Something that bothered me a great deal when we were covering the draft was how pervasive the idea of the draft being a crapshoot was. After pouring over a lot of scouting material I was convinced that it wasn’t and I thought that given time and energy, it was completely plausible to determine who were the best bets. I use the term bets on purpose because while not a crapshoot, the draft also isn’t an easy task. While this idea that it was too early to evaluate the Cardinals’ (or anyone’s) draft wasn’t necessarily espoused here, it was prevalent in several other places.

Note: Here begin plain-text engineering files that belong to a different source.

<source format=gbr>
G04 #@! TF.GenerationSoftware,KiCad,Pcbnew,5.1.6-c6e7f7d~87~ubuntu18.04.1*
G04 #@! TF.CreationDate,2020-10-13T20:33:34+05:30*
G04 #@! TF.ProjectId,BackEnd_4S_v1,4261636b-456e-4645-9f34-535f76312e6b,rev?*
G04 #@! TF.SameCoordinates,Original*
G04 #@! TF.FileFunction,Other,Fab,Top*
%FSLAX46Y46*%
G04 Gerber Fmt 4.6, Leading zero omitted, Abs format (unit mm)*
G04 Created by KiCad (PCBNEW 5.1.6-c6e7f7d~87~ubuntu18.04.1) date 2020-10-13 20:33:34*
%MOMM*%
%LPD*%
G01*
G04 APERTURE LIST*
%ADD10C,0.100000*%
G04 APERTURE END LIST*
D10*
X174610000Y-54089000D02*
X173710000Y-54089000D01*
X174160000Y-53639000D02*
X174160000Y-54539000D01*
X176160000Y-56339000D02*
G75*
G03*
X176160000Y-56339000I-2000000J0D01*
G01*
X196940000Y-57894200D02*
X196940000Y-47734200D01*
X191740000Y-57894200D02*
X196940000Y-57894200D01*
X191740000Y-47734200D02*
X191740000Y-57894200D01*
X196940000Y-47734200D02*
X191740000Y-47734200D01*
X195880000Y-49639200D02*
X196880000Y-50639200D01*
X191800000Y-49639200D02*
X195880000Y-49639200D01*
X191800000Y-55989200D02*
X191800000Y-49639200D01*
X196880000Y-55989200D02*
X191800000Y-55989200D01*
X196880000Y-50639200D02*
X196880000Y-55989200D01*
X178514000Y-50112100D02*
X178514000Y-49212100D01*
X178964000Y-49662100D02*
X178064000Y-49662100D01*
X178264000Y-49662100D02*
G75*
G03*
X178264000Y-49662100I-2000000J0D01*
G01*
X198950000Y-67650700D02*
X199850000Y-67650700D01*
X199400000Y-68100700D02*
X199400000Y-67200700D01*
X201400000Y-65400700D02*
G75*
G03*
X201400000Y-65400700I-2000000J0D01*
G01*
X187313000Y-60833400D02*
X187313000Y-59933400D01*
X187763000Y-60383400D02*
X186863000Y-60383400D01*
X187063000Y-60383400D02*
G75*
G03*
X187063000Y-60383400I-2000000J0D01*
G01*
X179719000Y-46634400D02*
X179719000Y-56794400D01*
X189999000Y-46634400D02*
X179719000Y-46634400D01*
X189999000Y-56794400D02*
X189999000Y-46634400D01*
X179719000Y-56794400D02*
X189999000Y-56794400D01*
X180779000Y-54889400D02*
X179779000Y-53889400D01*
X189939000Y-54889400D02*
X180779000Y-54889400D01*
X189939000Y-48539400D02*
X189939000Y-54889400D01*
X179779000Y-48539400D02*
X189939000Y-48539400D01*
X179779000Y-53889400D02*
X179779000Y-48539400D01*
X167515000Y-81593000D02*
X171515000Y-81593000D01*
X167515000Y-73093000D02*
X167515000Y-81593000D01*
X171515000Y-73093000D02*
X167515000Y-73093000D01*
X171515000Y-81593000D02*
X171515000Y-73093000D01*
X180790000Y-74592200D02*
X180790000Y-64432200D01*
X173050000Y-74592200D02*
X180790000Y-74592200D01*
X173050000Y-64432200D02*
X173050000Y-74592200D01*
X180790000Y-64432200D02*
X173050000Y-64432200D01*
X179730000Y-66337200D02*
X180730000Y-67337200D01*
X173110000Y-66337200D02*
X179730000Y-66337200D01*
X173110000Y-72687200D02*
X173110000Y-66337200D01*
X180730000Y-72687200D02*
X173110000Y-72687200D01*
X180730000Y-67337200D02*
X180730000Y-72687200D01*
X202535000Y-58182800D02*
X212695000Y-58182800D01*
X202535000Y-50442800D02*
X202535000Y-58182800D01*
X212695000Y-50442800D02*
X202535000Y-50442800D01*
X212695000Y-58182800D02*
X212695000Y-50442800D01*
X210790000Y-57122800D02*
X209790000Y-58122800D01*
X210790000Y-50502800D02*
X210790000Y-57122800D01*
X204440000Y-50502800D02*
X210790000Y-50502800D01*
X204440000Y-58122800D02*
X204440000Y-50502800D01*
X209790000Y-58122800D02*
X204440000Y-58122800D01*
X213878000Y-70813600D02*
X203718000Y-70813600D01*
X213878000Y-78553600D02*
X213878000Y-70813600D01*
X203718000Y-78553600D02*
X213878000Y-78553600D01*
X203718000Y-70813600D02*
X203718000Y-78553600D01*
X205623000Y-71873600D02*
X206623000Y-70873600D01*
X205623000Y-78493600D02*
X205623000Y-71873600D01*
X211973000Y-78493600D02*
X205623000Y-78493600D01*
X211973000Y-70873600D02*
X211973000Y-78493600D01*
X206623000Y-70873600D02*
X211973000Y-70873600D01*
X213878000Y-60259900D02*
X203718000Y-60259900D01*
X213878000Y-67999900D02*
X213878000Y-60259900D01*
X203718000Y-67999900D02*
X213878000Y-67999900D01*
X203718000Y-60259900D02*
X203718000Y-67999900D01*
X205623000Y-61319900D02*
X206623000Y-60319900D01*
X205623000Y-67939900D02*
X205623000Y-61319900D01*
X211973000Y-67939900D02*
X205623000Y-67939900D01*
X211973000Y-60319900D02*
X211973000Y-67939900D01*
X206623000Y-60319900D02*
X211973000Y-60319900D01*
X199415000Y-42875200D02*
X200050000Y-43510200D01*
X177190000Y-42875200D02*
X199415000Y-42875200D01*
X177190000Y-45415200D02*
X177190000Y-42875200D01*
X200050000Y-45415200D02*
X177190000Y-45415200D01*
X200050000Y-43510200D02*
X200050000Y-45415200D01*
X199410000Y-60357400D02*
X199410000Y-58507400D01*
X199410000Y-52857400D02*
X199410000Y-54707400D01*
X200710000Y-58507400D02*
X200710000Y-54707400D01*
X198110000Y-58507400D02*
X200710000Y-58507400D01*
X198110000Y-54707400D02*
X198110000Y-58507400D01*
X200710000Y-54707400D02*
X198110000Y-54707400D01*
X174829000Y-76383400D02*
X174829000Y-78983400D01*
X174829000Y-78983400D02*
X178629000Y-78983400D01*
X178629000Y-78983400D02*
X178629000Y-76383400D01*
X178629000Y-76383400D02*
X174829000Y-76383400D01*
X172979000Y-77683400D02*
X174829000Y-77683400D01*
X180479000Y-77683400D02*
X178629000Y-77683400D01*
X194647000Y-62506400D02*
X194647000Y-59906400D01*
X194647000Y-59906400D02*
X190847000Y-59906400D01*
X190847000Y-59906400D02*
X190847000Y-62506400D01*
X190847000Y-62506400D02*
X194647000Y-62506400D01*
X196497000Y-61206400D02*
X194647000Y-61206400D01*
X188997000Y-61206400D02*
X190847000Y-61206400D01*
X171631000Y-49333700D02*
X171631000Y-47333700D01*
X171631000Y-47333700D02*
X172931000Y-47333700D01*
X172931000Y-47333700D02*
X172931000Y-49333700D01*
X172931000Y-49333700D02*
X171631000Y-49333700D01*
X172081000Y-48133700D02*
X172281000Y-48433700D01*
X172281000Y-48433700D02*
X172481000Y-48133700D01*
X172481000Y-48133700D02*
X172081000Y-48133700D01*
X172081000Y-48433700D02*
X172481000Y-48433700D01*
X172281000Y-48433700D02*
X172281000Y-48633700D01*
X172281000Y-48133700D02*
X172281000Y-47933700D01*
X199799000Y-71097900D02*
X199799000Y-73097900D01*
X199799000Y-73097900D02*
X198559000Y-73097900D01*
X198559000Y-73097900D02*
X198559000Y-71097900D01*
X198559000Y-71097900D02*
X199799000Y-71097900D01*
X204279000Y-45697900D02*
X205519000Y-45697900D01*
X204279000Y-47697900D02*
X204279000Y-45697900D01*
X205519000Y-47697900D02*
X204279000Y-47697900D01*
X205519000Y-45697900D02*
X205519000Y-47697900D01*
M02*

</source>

What I’m leading up to is that Kevin Goldstein is starting a series over at BP looking at the defensive spectrum and draftees. It’s behind the shroud of subscription but I really, really want to drop this small tidbit that he has in his precursor/methodology article to the actual articles:
One of those statements that gets thrown around way too often is the assumption that the draft is a crapshoot. Yes, it’s a riskier proposition than both the NFL and NBA versions, where players come right into stardom, but that doesn’t mean it’s anything but a totally blind throw of a dart. Looking at the top 50 hitters in the game, as measured by VORP, one gets this:
Draft, High School: 17 34.0% Draft, College: 14 28.0% Draft, JUCO 5 10.0% FA – Latin America 12 24.0% FA – Asia 2 4.0%Now you understand why teams like those high-ceiling high school players. In addition, of those 17 players in the VORP top 50 who got drafted out of high school, a whopping 14 of them were drafted in the first round.

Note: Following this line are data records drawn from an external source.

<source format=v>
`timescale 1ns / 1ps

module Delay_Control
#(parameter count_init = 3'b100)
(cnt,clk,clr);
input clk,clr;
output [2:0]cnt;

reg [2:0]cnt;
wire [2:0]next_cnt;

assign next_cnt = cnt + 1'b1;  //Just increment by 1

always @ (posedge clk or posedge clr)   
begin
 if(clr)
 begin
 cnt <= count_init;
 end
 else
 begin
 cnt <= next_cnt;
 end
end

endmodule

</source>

Ahhh, I feel better now. I love it when people who are smarter than me (or at least have more resources available to them) substantiate things I’m passionate about. Consider that particular itch scratched.
In other news, how ’bout that Rick Ankiel? I’ve got my Move Him On Up: Memphis Hitters review ready for early this week but before I spout off, what does everyone else think his upside is in the major leagues? Are we talking bench player, solid regular, occasional All-Star. . . he’s really at his peak now according to most aging curves so how long do you think he stays in the majors? (I think we’re past the question of whether he’ll ever get there.)

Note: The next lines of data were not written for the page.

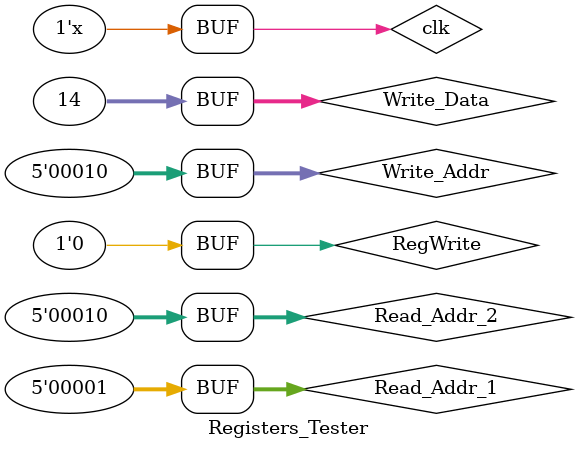
<source format=v>
`timescale 1ns / 1ps


module Registers_Tester;

	// Inputs
	reg clk;
	reg RegWrite;
	reg [4:0] Read_Addr_1;
	reg [4:0] Read_Addr_2;
	reg [4:0] Write_Addr;
	reg [31:0] Write_Data;

	// Outputs
	wire [31:0] Read_Data_1;
	wire [31:0] Read_Data_2;

	// Instantiate the Unit Under Test (UUT)
	Registers uut (
		.clk(clk), 
		.RegWrite(RegWrite), 
		.Read_Addr_1(Read_Addr_1), 
		.Read_Addr_2(Read_Addr_2), 
		.Write_Addr(Write_Addr), 
		.Read_Data_1(Read_Data_1), 
		.Read_Data_2(Read_Data_2), 
		.Write_Data(Write_Data)
	);


	always #20 clk=~clk;
	

	initial begin
		// Initialize Inputs
		clk = 0;
		RegWrite = 0;
		Read_Addr_1 = 1;
		Read_Addr_2 = 2;
		Write_Addr = 0;

		// Wait 100 ns for global reset to finish
		#100;
      		
		// Add stimulus here
		Write_Addr = 1;
		Write_Data = 15;
		RegWrite=1;
		#20
		RegWrite=0;
		#20
		Write_Addr = 2;
		Write_Data = 14;
		RegWrite=1;
		#20
		RegWrite=0;
		//Read_Addr_1 = 1;
		//Read_Addr_2 = 2;
	end
      
endmodule


</source>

Filed under: 2007 Draft, Rick Ankiel













Upside would be solid regular. I’d expect to see him as a decent contributor for 3-4 years and then a platoon player.
meh. Every year there are ~30 first round draft picks. The fact that, over the last 20 or so years of drafting that players who are in the big leagues right now are represented by, 22 first round draftees (out of what, 400 or so? need more data) have become “top 50 players according to VORP” in the big leagues does not mean that it was not a crapshoot when trying to figure out which individual players would become stars. 375 (or 200, or whatever) first round draft choices did not make his list of top 50.
In general the hoopla surrounding the draft was from people claiming that “player x is a sure thing, if we don’t draft player x we are not making the best choice for the team”. But there is no sure thing, and this particular study in no way proves that.
Azru, good stuff as usual. But a couple comments that the statistical side of me can’t ignore:
I wouldn’t use the top-50 VORP to try to make this point (I realize you are just repeating Goldstein). 50 is a really small subsample of major league hitters, and VORP can bounce around an awful lot from year to year. 17 vs. 14 could very easily be reversed a year from now, and then where is Goldstein’s argument - that college hitters are now more likely to be a better choice? Methinks it’s better to use either a much larger subset (top 200 VORP?), or some measure that can be spread among years (>30 VORP over last 5 years?). Remember, also, that it doesn’t mean much to report the % of the category leaders, either, unless you also report what proportion of the opportunity (i.e., the draft selections) they represent - if high schoolers make up twice as many draft picks as any other category of player, then we ought to also see them represented twice as much in everything at the MLB level - whether among All-Star rosters, fielding errors, or times ejected by umpires. There are simply twice as many in the pipeline.
The 14 out of 17 is somewhat interesting in that it means teams are apparently pretty good at grabbing the better talent in the 1st round than in later rounds…but honestly, saying that THAT’S where the crapshoot is is a straw-man argument - it seems pretty well accepted to me that players taken earlier in the draft do better than players taken later. Its the College vs HS vs Import “crapshoot” that seems a lot harder to parse.
Sleepy and Sidd you both have good points. . . and I don’t necessarily have good answers. It’s almost enough to make me want to spend the hours doing the research myself. We’ll see if I have time. I’m with Sidd that it does show teams are good at picking out top talent in that first round. I’ll have to poke around for a record of all the old drafts and do some number crunching on those first rounders (if I can find the time).
Sleepy, I still don’t like the dismissive nature that a lot of people took re: disagreeing with the Cardinals pick. I still don’t like that pick and too many people just threw their hands up in the air and said “it’s too early, we don’t know anything”. That’s not accurate imo.
I’m interested to see what Goldstein’s further articles look like because I’m just not sure I have the readily adaptable data set to further dissect his numbers. (Or a research team behind me.)